Required action: Repeat the lines below verbatim, from the first line through the line that contains "14: (169, 198)".

Stored data entries:
-=-=-

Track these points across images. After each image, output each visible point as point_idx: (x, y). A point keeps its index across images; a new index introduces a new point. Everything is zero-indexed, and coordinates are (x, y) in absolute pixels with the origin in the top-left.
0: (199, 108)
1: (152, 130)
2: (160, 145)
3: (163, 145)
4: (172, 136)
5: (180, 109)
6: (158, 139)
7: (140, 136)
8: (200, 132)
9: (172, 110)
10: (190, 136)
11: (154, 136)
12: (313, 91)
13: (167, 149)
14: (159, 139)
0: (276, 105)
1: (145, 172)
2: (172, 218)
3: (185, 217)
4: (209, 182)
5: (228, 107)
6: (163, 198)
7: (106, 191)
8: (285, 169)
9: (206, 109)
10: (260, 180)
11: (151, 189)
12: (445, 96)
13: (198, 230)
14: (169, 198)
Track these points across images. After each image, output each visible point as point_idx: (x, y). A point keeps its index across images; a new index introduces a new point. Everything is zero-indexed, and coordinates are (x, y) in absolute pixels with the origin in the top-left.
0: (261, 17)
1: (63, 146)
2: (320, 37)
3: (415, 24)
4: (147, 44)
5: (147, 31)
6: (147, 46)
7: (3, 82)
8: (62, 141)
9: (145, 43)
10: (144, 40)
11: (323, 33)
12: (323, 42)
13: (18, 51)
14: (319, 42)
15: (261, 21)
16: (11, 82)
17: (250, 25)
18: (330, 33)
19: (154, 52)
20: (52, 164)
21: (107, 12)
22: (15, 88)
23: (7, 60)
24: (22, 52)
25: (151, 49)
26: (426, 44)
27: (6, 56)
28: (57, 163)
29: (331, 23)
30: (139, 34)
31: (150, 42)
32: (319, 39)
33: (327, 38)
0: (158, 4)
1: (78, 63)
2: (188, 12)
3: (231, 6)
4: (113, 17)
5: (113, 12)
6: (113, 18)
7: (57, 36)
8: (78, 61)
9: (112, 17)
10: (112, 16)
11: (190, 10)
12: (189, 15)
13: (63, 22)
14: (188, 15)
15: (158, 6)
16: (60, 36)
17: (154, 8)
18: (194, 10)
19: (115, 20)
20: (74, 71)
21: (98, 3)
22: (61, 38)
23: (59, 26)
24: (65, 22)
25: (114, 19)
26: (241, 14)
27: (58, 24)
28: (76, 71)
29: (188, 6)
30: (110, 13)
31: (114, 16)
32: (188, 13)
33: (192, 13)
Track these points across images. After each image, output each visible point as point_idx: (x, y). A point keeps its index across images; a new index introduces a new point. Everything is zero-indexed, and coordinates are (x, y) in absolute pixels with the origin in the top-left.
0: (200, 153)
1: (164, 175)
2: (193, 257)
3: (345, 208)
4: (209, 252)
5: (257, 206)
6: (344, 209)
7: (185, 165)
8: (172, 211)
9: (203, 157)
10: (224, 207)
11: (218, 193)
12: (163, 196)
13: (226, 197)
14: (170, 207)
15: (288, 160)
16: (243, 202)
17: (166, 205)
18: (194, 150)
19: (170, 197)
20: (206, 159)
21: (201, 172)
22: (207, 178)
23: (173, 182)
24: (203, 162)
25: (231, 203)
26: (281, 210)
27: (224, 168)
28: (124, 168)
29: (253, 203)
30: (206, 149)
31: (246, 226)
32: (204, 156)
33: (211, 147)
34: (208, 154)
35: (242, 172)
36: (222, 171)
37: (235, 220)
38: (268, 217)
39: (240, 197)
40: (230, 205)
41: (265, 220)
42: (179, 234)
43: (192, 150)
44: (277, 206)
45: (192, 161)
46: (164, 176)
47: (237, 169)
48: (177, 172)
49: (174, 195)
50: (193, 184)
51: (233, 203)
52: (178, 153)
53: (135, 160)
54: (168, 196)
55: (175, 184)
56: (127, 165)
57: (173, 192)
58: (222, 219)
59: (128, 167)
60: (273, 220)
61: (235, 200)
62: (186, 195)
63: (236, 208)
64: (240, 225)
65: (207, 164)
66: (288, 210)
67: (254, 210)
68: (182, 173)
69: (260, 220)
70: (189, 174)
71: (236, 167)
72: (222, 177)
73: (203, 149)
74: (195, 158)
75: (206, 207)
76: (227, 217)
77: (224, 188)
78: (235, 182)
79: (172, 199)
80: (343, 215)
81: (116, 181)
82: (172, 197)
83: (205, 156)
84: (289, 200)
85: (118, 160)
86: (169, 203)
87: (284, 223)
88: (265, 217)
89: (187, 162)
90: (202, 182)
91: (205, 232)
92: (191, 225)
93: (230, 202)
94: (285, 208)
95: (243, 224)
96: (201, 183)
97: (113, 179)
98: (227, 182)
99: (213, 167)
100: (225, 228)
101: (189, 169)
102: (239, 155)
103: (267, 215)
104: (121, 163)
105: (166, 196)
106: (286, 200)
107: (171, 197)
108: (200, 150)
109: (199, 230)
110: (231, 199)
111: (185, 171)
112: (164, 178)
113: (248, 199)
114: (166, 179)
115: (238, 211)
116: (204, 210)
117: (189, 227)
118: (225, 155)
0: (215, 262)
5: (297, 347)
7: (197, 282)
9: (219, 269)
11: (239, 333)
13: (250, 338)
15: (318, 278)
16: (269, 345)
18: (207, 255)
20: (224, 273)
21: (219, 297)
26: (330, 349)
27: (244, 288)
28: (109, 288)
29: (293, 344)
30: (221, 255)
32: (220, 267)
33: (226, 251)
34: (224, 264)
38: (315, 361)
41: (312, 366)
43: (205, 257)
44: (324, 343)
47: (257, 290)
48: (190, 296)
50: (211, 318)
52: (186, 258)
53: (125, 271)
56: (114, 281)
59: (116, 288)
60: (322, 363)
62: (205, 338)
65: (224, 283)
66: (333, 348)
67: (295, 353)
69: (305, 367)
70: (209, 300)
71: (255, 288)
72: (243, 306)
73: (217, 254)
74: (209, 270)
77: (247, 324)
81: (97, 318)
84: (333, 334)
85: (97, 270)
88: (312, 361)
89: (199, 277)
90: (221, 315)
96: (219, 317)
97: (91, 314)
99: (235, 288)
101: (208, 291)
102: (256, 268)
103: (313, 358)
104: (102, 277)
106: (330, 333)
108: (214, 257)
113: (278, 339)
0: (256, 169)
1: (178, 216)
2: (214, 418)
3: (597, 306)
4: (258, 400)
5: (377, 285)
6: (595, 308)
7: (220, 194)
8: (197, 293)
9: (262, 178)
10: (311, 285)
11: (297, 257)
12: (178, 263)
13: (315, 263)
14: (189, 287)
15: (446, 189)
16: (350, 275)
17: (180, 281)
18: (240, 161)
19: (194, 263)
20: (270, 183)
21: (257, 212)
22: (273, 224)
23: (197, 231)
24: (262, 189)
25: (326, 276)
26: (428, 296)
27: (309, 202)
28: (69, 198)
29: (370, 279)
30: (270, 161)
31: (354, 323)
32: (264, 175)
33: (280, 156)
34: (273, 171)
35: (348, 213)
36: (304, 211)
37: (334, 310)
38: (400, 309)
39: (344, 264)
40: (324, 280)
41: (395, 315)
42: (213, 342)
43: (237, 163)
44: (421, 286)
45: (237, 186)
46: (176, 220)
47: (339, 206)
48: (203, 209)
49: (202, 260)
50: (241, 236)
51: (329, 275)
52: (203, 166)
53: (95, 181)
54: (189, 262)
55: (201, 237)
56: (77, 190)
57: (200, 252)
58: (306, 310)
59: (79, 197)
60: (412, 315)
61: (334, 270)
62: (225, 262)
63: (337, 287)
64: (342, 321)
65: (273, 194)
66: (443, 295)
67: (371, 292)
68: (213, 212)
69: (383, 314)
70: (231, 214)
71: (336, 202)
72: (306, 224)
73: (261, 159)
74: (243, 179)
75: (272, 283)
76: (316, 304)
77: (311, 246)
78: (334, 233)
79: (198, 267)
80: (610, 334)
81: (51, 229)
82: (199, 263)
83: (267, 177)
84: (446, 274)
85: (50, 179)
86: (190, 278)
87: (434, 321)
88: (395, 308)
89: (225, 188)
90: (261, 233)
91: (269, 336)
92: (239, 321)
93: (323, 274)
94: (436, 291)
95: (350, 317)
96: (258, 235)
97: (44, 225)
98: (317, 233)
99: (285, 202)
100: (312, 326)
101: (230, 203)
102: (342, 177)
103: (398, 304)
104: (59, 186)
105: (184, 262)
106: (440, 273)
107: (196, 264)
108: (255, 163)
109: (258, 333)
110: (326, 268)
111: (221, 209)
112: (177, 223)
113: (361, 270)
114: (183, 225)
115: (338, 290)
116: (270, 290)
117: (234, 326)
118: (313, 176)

-=-=-

Worked solution:
Track these points across images. After each image, output each visible point as point_idx: (x, y). A point keeps its index across images; a new index introduces a new point. Everything is zero-indexed, and coordinates are (x, y) in absolute pixels with the origin in the top-left.
0: (199, 108)
1: (152, 130)
2: (160, 145)
3: (163, 145)
4: (172, 136)
5: (180, 109)
6: (158, 139)
7: (140, 136)
8: (200, 132)
9: (172, 110)
10: (190, 136)
11: (154, 136)
12: (313, 91)
13: (167, 149)
14: (159, 139)
0: (276, 105)
1: (145, 172)
2: (172, 218)
3: (185, 217)
4: (209, 182)
5: (228, 107)
6: (163, 198)
7: (106, 191)
8: (285, 169)
9: (206, 109)
10: (260, 180)
11: (151, 189)
12: (445, 96)
13: (198, 230)
14: (169, 198)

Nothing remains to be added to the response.